Fast forward to today, when I heard the song after so long I instantly reflected back to those days and those fears I once had. This time instead of tears of sadness, it was tears of feeling accomplished and happy. It made me realize how far I have come, how life has changed, and how thankful I am. From being a 16 year old girl pregnant not knowing how life would turn out to a 25 year old woman being so happy with life and being a mother to one of the happiest girls in the world. I finished university/college, I have been able to purchase a home for my daughter, I have landed a job in the field I had set my heart on when I was 14, and I'm in a great relationship. My daughter has the life I always dreamed of her having. I'm not only able to provide the basics necessities and unconditional love (something I knew from the start I would be able to do) for my daughter, I am able to fulfill some of her dreams and wishes. I was able to get her the puppy we always dreamed of and a hot tub in the backyard for her to splash around in.

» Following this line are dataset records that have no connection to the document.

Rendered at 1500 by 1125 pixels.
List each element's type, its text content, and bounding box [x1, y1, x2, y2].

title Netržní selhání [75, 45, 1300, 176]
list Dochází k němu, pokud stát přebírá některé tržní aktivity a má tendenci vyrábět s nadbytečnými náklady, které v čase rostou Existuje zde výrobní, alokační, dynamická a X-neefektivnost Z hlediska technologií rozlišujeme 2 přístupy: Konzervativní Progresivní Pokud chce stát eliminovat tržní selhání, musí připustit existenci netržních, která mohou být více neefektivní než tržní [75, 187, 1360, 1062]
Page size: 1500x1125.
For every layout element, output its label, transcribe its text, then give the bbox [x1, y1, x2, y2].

I know it's not about the materialistic things, but it sure does feel great to know I am able to do some of things I once dreamed about doing for her or didn't think I could do.

I'm also so thankful to my parents and all my support that got me to this point. I would not be here or have been able to conquer this fear and everything I set out to do without you. I'm also so thankful for my daughter and the journey that I went through. It taught me to not take crap from anyone and that you can accomplish anything. Today and hearing the song reminded me that I am strong, life changes, and nothing or no one can bring you down.

So, I hope today's post helps you realize that you are beautiful! No matter what fears or circumstance you are currently in...life has a way of working out, and you need to fight for what you want. Turn that fear into fire and chase your dreams. Make sure you take a listen to this song (Beautiful U R by Deborah Cox)- I guarantee it will make you feel better. I dedicate it to all of you out there reading this post!